Ever wondered what a day in the life of a rural GP looks like? Dr Barb Bradshaw shares a typical day from when she was practising as a rural GP in Goondiwindi.
5:45am: I’m up and getting ready. There is an elective cesarean section to do today. I have been able to care for this woman from before this baby was conceived, since I am also her GP. I’m excited about this impending birthday!
7:20am: A beautiful healthy baby boy has been born. The new mum and dad hold their new family member on the other side of the surgical drape with the GP anesthetist present, while my fellow GP Obstetrician and I begin repair of the uterus and layers.
8:10am: I congratulate the mum and dad again after the procedure is finished and chart the analgesia and Clexane. Then it’s off to clinic two blocks over.
9:00am-1:30pm: The GP clinic is full. I have a patient come in with a worrisome case of exacerbation of COPD, and the oxygen saturations are low. I call my colleague at hospital and plan an admission. I celebrate with a patient who has completed the methadone program and is drug free. I have been walking with them through this for a year and a half.
A patient comes in to discuss a new diabetes diagnosis, and we make a plan to manage the chronic condition. The next patient bursts into tears. The drought has gone on too long, and they have to sell off their livestock before the cattle starve. Family and financial problems are closing in. I connect the patient with crisis support programs, but the most important thing I can do is listen. I book them again for next week to check up and make an emergency plan if their feelings become suicidal. Not a simple case to be had this morning. I would love a simple cold to assess sometimes!
1:30pm: WHEW! Lunch break
1:45-2:00pm: Catching up on pathology and reports.

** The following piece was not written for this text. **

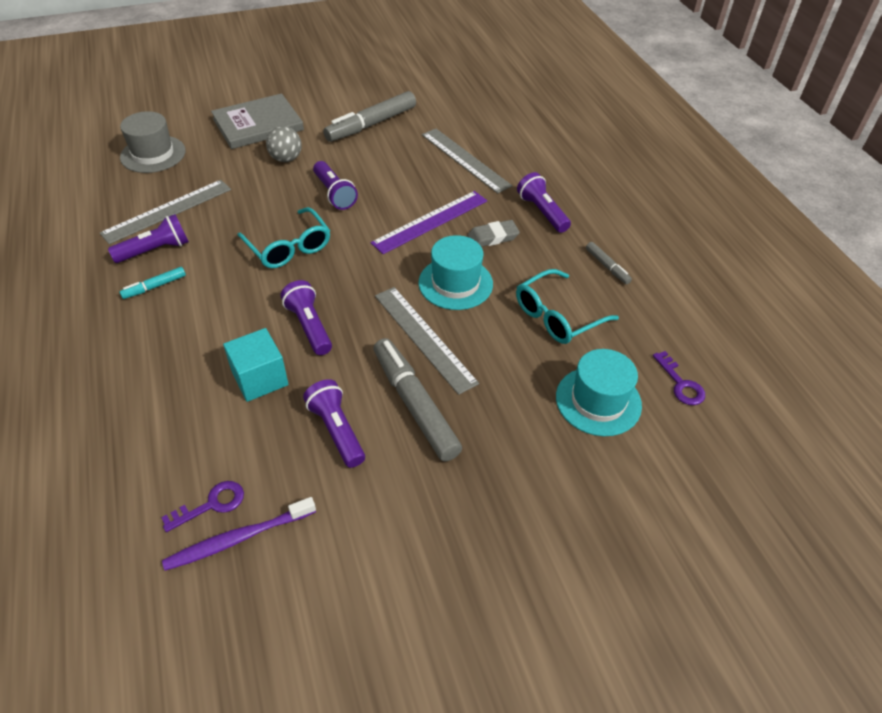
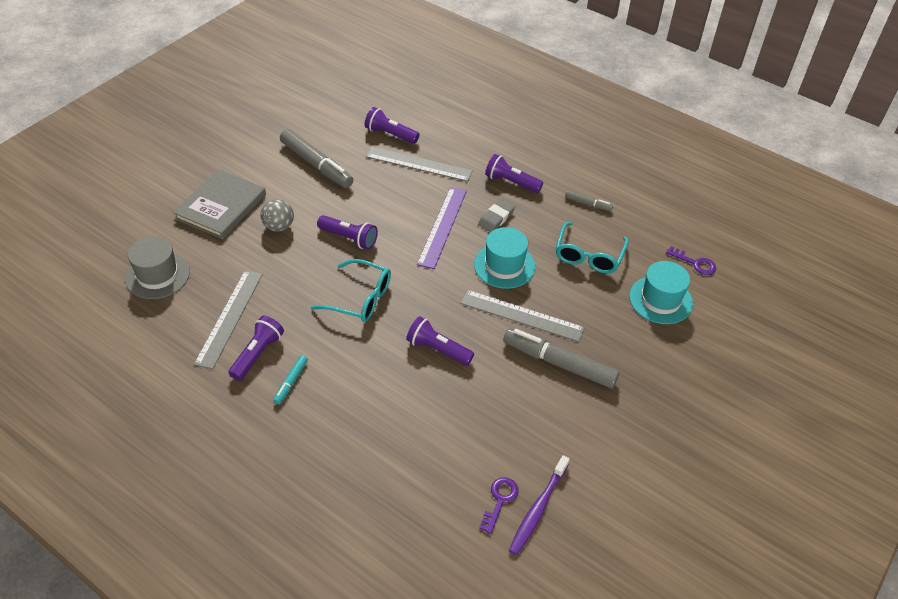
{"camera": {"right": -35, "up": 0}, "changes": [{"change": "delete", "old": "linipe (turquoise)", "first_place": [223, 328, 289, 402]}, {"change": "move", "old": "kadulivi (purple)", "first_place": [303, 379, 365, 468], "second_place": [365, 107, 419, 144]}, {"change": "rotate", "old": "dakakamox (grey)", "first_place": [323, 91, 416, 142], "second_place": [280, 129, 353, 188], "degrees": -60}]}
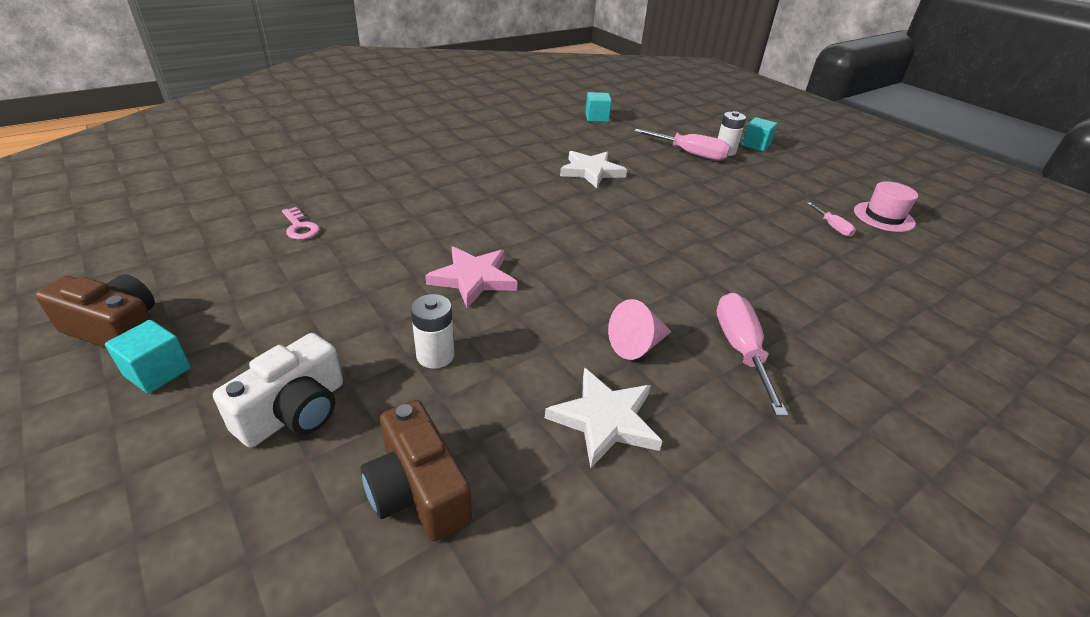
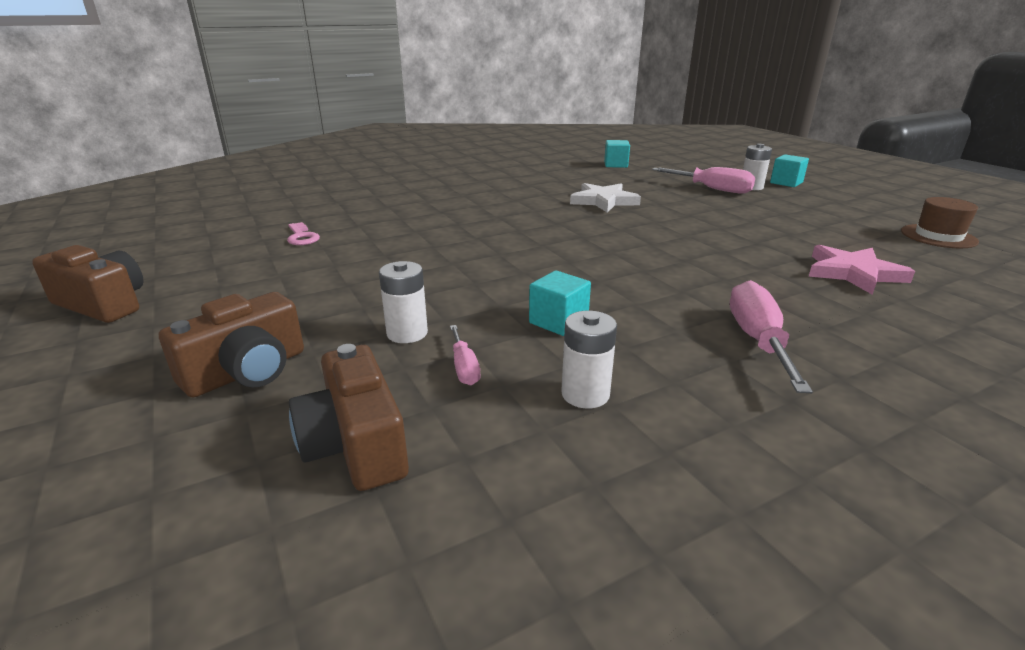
{"camera": {"right": 10, "up": -10}, "changes": [{"change": "move", "old": "linipe (turquoise)", "first_place": [105, 320, 191, 394], "second_place": [529, 271, 591, 336]}, {"change": "recolor", "old": "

2:00-5:30pm: I have booked one afternoon each month to catch up with my Residential Aged Care patients, and today’s the day. We are very fortunate where I live to have a great facility and caring staff. I love my time I get to work here. Issues from checking a skin wound to worsening dementia and family discussions on end of life planning. I have to call a geriatrician in Toowoomba for some advice, and he is happy to support the GPs in Goondiwindi. Plans are made, visits and friendly hellos are shared. Documentation done before leaving. Sometimes I get to take along a medical student, and I love showing them that aged care is interesting and rewarding work.
5:30pm: Back home. Tomorrow I am going to be the Senior Medical Officer on call at the hospital for a 24hr shift, starting at 8 am. I’ll do some study and have an early night.